> Extracted data entries
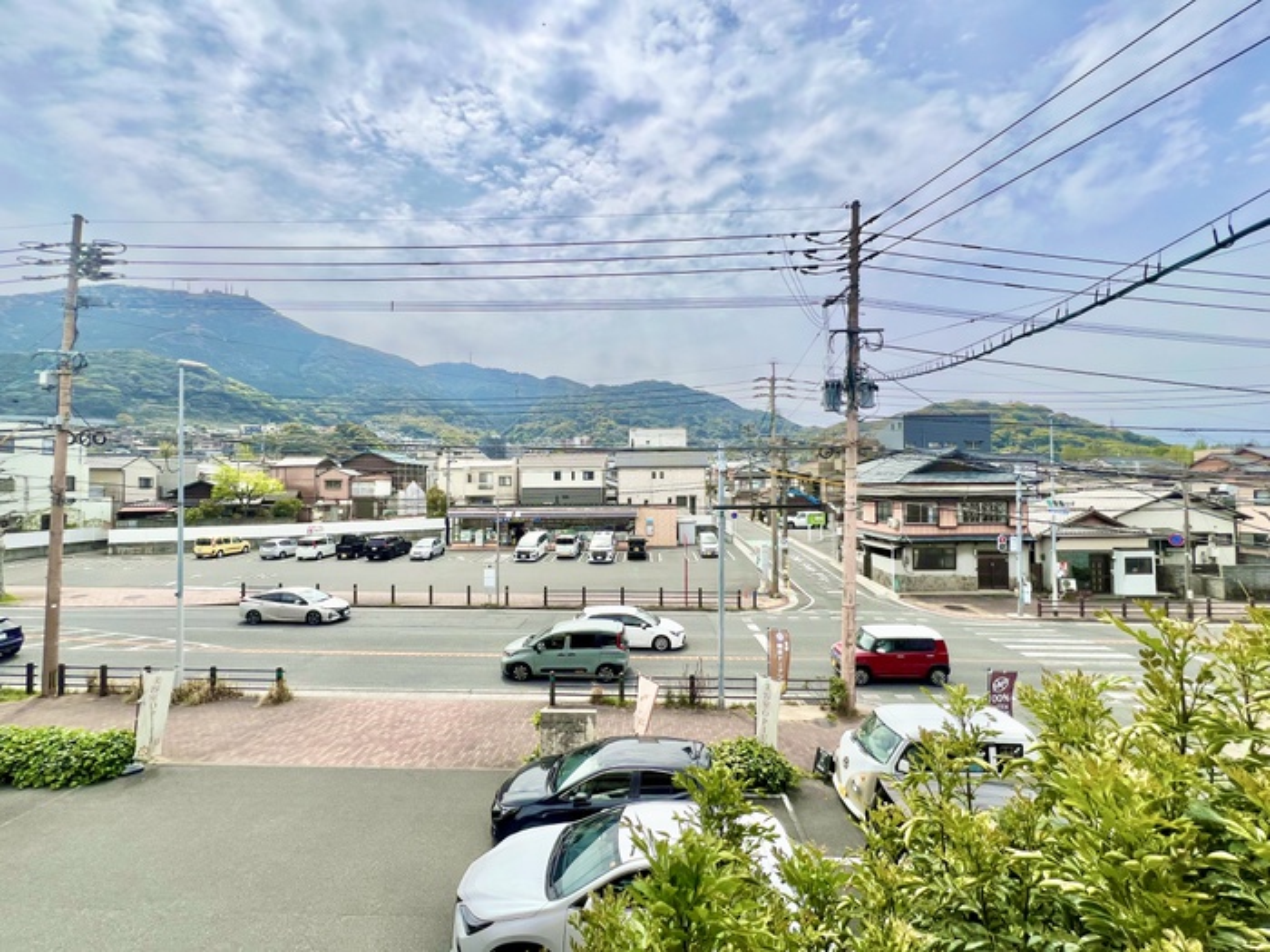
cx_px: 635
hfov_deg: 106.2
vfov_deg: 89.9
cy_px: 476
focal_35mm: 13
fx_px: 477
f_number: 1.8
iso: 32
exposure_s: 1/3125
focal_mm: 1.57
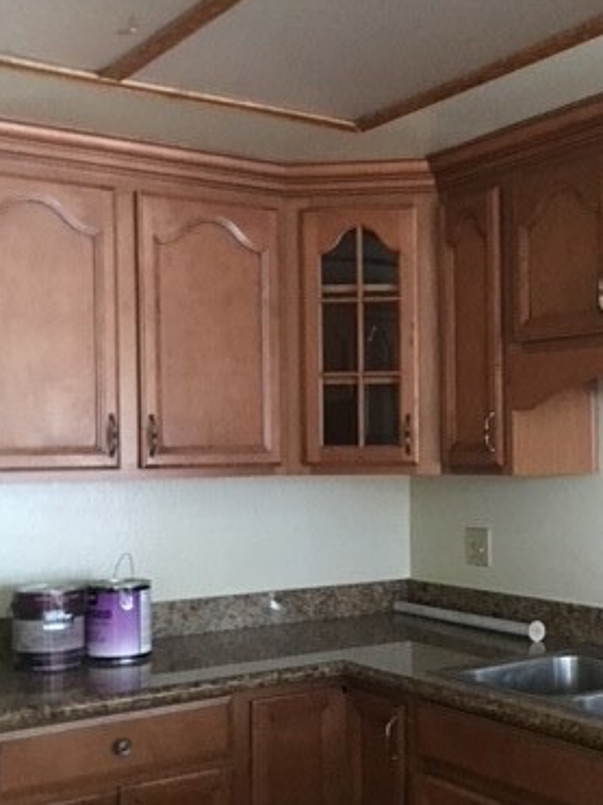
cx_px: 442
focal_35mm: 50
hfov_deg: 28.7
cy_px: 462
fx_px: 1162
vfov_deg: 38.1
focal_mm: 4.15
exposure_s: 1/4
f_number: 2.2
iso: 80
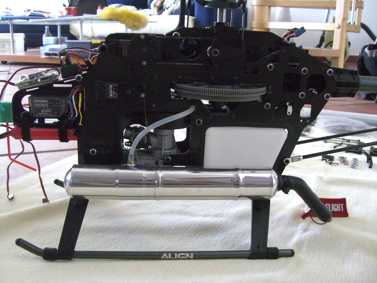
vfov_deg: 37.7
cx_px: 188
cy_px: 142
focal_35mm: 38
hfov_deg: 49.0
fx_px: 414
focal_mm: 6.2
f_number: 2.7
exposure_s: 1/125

> WORK REQUIRED
Leave every picture out and output the records exactly.

> RESULT OF THIS EXERCISE
cx_px: 635
hfov_deg: 106.2
vfov_deg: 89.9
cy_px: 476
focal_35mm: 13
fx_px: 477
f_number: 1.8
iso: 32
exposure_s: 1/3125
focal_mm: 1.57
cx_px: 442
focal_35mm: 50
hfov_deg: 28.7
cy_px: 462
fx_px: 1162
vfov_deg: 38.1
focal_mm: 4.15
exposure_s: 1/4
f_number: 2.2
iso: 80
vfov_deg: 37.7
cx_px: 188
cy_px: 142
focal_35mm: 38
hfov_deg: 49.0
fx_px: 414
focal_mm: 6.2
f_number: 2.7
exposure_s: 1/125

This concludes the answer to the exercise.